#### [ASSIGNMENT]
Please write out every record exactly, but keep any images out of it.

_ _ _

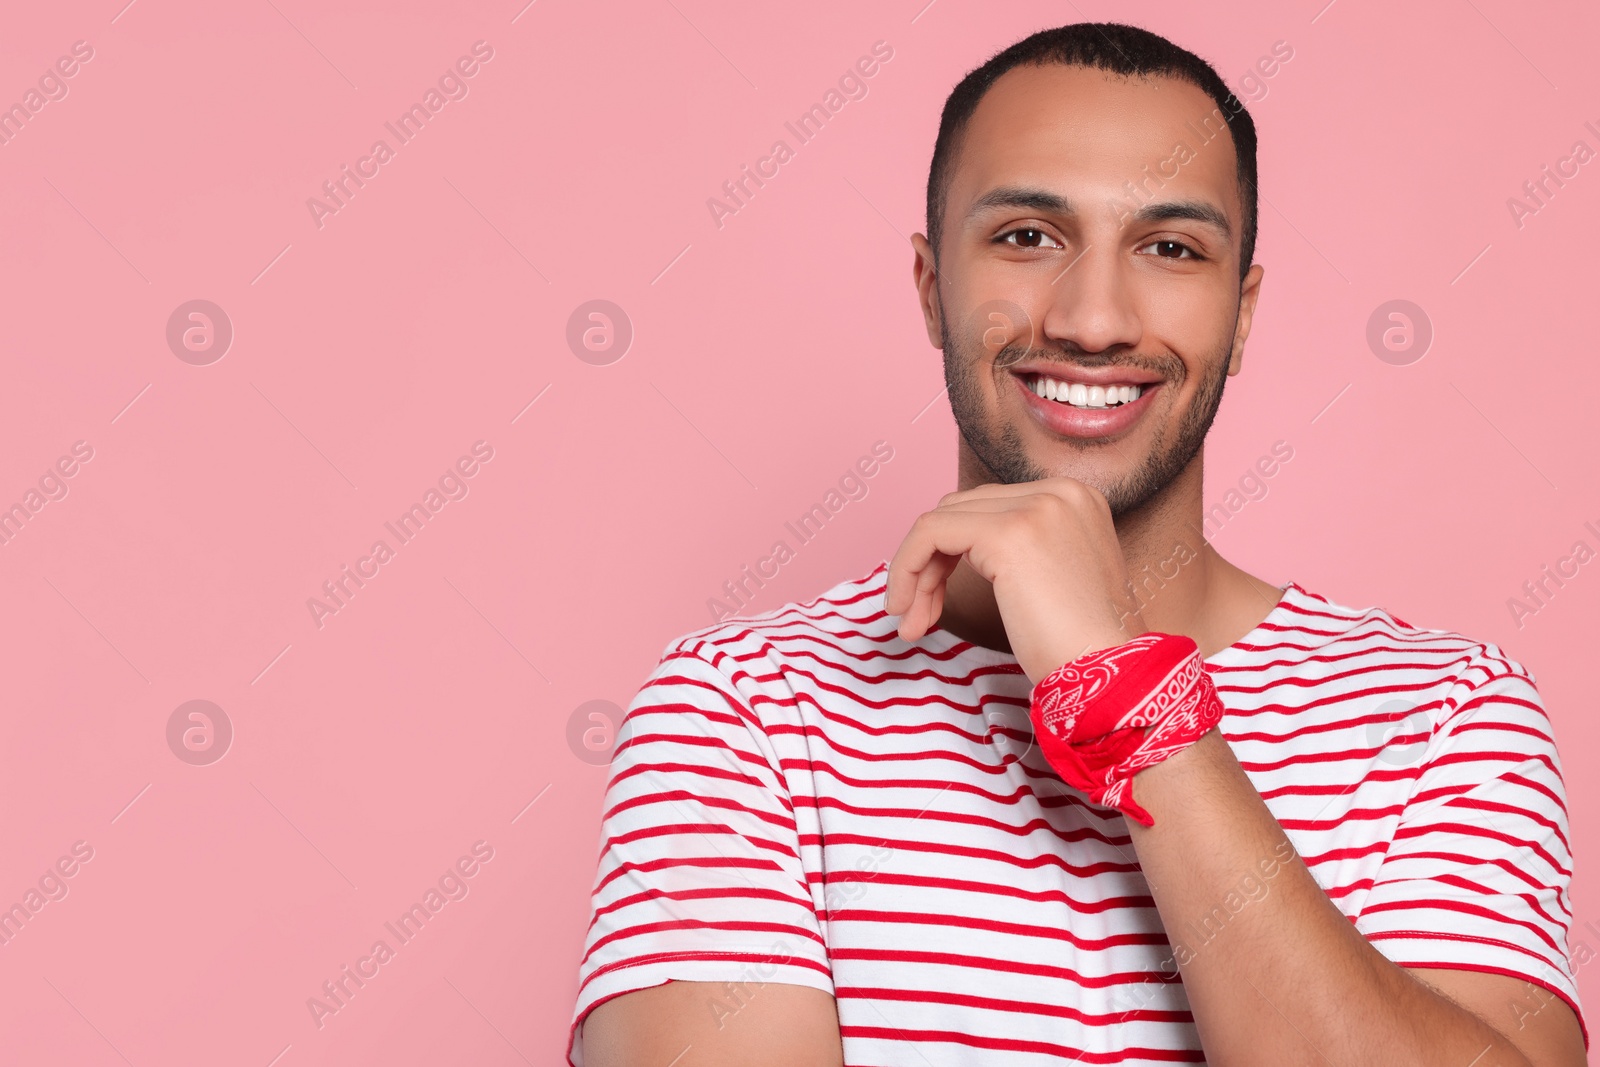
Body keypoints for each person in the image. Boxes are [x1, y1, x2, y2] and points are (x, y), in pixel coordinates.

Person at [567, 21, 1588, 1066]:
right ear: (931, 286)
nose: (1093, 319)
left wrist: (1127, 694)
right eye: (1026, 236)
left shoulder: (1442, 716)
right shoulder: (742, 709)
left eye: (1170, 248)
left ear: (1239, 316)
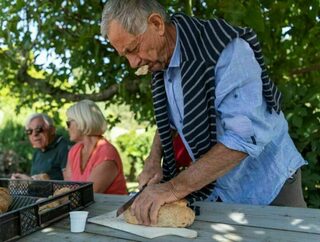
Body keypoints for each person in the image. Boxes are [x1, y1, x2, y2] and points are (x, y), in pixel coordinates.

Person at [100, 0, 307, 225]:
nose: (133, 63)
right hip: (222, 193)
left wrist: (172, 188)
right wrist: (153, 159)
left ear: (157, 24)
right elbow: (170, 122)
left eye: (133, 49)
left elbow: (244, 137)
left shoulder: (226, 50)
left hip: (269, 187)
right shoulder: (162, 61)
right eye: (125, 55)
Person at [64, 99, 127, 195]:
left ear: (81, 121)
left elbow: (88, 195)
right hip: (84, 210)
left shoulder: (106, 153)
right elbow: (67, 189)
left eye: (68, 123)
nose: (66, 128)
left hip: (111, 209)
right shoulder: (74, 151)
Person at [11, 113, 70, 180]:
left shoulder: (64, 148)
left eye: (38, 129)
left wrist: (47, 178)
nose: (34, 134)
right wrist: (24, 180)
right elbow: (35, 180)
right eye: (29, 131)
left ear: (52, 130)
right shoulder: (38, 151)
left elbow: (70, 183)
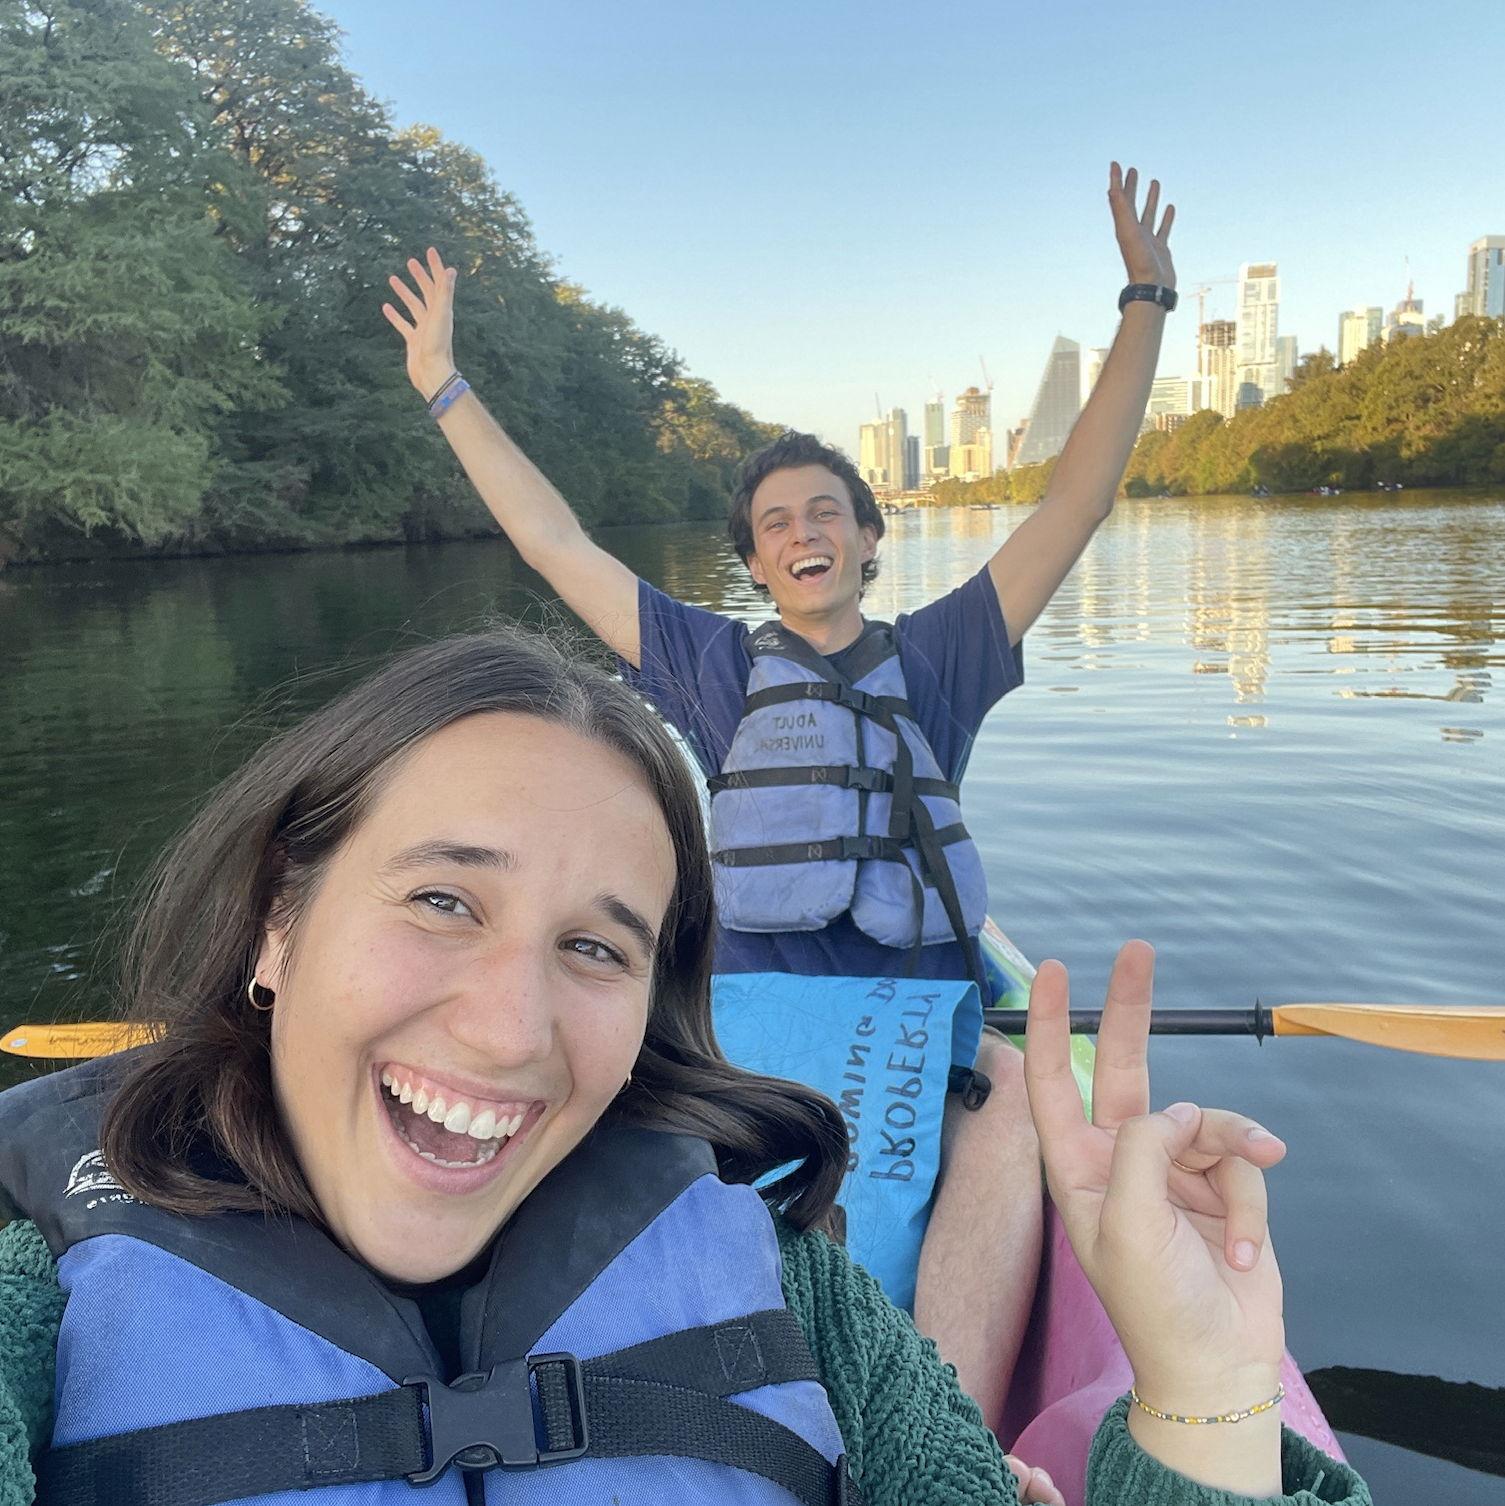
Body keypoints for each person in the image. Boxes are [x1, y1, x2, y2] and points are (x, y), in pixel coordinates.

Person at [0, 630, 1369, 1506]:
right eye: (443, 901)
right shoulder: (35, 1280)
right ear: (278, 921)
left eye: (596, 947)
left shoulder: (785, 1278)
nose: (509, 1029)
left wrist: (1202, 1383)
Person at [381, 164, 1179, 1427]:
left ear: (869, 539)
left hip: (917, 1017)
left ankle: (940, 1442)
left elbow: (1075, 498)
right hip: (745, 1020)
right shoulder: (710, 664)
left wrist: (1144, 303)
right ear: (753, 563)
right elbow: (553, 543)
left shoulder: (946, 655)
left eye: (824, 512)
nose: (801, 531)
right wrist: (442, 384)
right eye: (773, 523)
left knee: (1014, 1120)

_ _ _

#### [REPLY]
Body keypoints for each person in the image. Boxes are [x1, y1, x2, y2] and points are (x, y), in pixel coordinates.

Person at [567, 21, 1588, 1066]:
right ear: (931, 286)
nose: (1093, 319)
left wrist: (1127, 694)
right eye: (1026, 236)
left shoulder: (1442, 716)
right shoulder: (742, 709)
left eye: (1170, 248)
left ear: (1239, 316)
Body keypoints for each person in the image. Boxes are [x1, y1, x2, y2] and points are (x, y), in pixel coordinates.

Person at [100, 0, 307, 225]:
nose: (133, 63)
right hip: (222, 193)
left wrist: (172, 188)
right wrist: (153, 159)
left ear: (157, 24)
right elbow: (170, 122)
left eye: (133, 49)
left elbow: (244, 137)
left shoulder: (226, 50)
left hip: (269, 187)
right shoulder: (162, 61)
right eye: (125, 55)
Person at [64, 99, 127, 195]:
left ear: (81, 121)
left elbow: (88, 195)
right hip: (84, 210)
left shoulder: (106, 153)
right elbow: (67, 189)
left eye: (68, 123)
nose: (66, 128)
left hip: (111, 209)
right shoulder: (74, 151)
Person at [11, 113, 70, 180]:
left shoulder: (64, 148)
left eye: (38, 129)
left wrist: (47, 178)
nose: (34, 134)
right wrist: (24, 180)
right elbow: (35, 180)
right eye: (29, 131)
left ear: (52, 130)
right shoulder: (38, 151)
left elbow: (70, 183)
Body keypoints for each person in the image. Boxes are [x1, y1, x2, y2] and points are (x, y), in pixel coordinates.

Person at [0, 630, 1369, 1506]:
right eye: (443, 901)
right shoulder: (35, 1280)
right ear: (278, 921)
left eye: (596, 947)
left shoulder: (785, 1278)
nose: (509, 1029)
left wrist: (1202, 1383)
Person at [381, 164, 1179, 1427]:
left ear: (869, 539)
left hip: (917, 1017)
left ankle: (940, 1442)
left elbow: (1075, 498)
right hip: (745, 1020)
right shoulder: (710, 664)
left wrist: (1144, 303)
right ear: (753, 563)
right elbow: (553, 543)
left shoulder: (946, 655)
left eye: (824, 512)
nose: (801, 531)
right wrist: (442, 384)
right eye: (773, 523)
left knee: (1014, 1120)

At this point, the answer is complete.